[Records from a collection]
----

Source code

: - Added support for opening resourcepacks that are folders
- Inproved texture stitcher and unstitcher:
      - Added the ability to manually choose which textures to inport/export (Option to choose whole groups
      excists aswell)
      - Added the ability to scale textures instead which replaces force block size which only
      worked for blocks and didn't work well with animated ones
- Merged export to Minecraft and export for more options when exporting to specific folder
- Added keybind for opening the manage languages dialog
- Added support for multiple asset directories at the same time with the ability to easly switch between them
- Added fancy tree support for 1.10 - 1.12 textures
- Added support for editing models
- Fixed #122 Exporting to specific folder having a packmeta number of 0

----

Work to be completed
Each line above needs to be returned exactly as it is.

Answer space
Source code

: - Added support for opening resourcepacks that are folders
- Inproved texture stitcher and unstitcher:
      - Added the ability to manually choose which textures to inport/export (Option to choose whole groups
      excists aswell)
      - Added the ability to scale textures instead which replaces force block size which only
      worked for blocks and didn't work well with animated ones
- Merged export to Minecraft and export for more options when exporting to specific folder
- Added keybind for opening the manage languages dialog
- Added support for multiple asset directories at the same time with the ability to easly switch between them
- Added fancy tree support for 1.10 - 1.12 textures
- Added support for editing models
- Fixed #122 Exporting to specific folder having a packmeta number of 0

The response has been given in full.